指示:
**A)** 惣十郎についての文章に名前が出てくる人物を、すべて挙げてください。
**B)** 惣十郎についての文章によると、お雅は嫁いでから何年で離縁されましたか。
**C)** 惣十郎についての文章を、最後の文の後から書き継いでください。

抜粋:
++++++++++++++++++++
一緒に暮らしているのは、母の多津と下女のお雅である。お雅は火事のあった興済堂付近を差配している家主の娘だ。嫁いだものの三年で離縁されてしまい、扱いに困っていると家主に相談され、足の弱った母の世話係として迎え入れることにしたのだが、母との仲も良く働き者で助かっている。無愛想にふるまっているが、惣十郎のために作る料理は手がこんでいて、めちゃくちゃ美味しそうである。
惣十郎は、尊敬する廻方だった悠木史享の娘と五年前に所帯を持ったのだが、妻となった郁は二年も経たないうちに謎の急病で亡くなってしまった。密かに思っている女性がおり、郁に十分な愛情をかけられなかったこと、敬愛する義父を悲しませてしまったことを悔いている。周囲の人々を頼りにしながら、実直に事件に立ち向かう惣十郎は、他者の心を思いやることのできる優しさがある人間だ。女性の心理には疎く、お雅の気持ちに全く気づかないのが読者としてはもどかしいのだが……。
++++++++++++++++++++
資料:
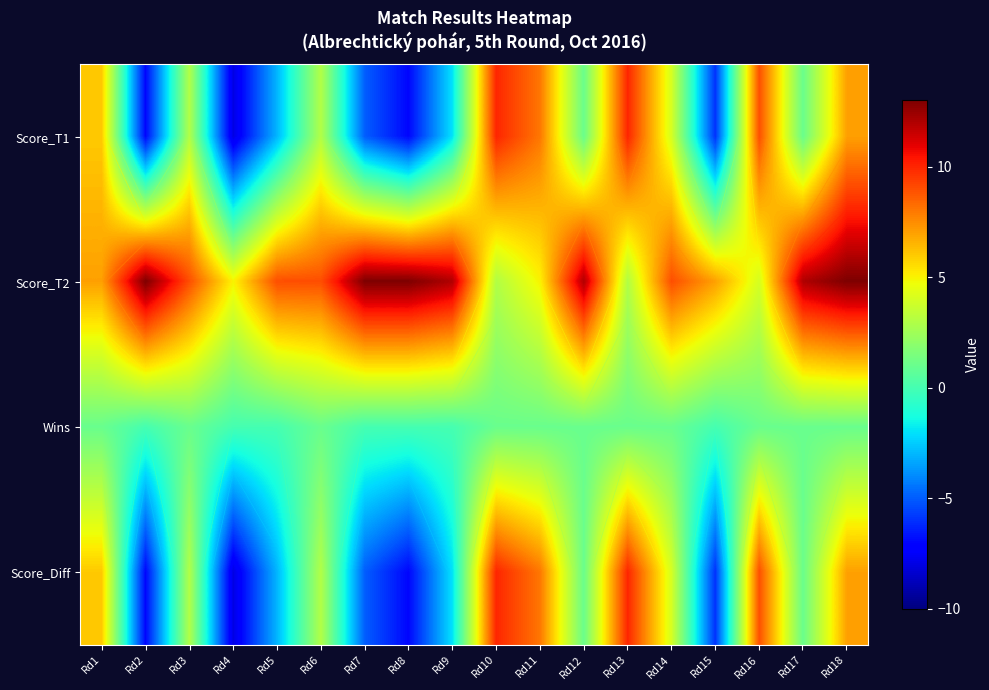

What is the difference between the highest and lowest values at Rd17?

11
++++++++++++++++++++
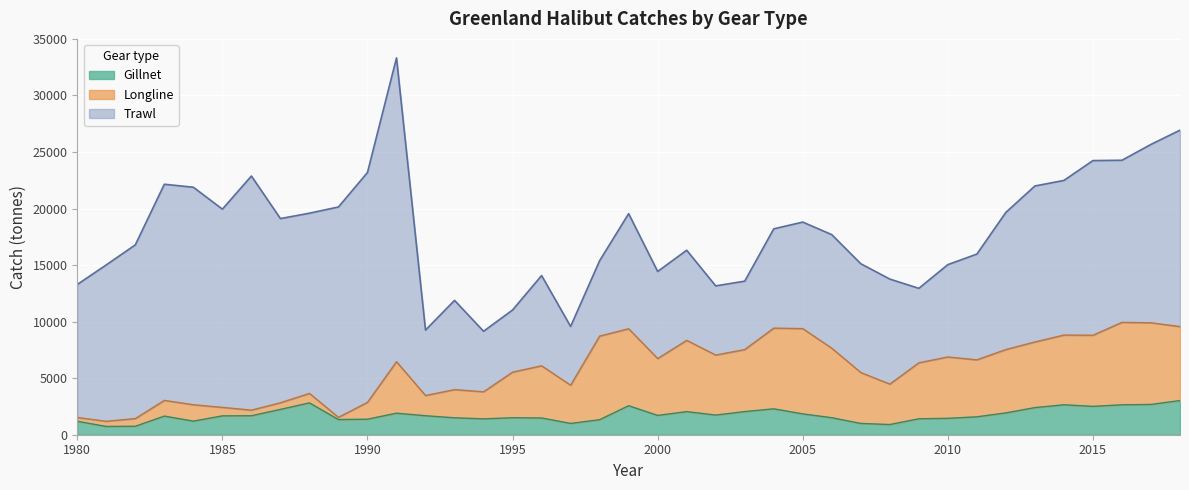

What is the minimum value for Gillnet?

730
++++++++++++++++++++
解答:
**A)** 多津、お雅、惣十郎、悠木史享、郁

**B)** 三年です。

**C)**
興済堂から発見された遺体のうちの一人は店主と思われていたが、ある遺品が発見されたことから、別の人物であることに惣十郎は気がつく。完治の尽力により犯人は捕まるが、事件の全貌はなかなか見えてこない。町では他の事件も起きる。それらを解決していくうちに、自分自身の人生にも大きく影響する驚くべき真相に、惣十郎は導かれていく。
疫病に怯え、政治に翻弄され、理不尽な運命に苦しみ、家族の問題に悩みながらも、人々は懸命に行くべき道を進もうとする。自分の思う正義を貫こうとした結果、罪を犯してしまう者もいる。立派でも偉大でもない普通の人々の姿が愛しく悲しく、今を生きる私たちの現実を重ねずにはいられない。簡単には上手くいかない人生を、大切な人への思いだとか苦い後悔だとかを心の中に抱き、自分の中にあるなんらかの軸を頼りにして、私たちも生きていくしかないのだろうと思う。大事なことを教えてくれた惣十郎たちに、いつの日かまた会えるだろうか。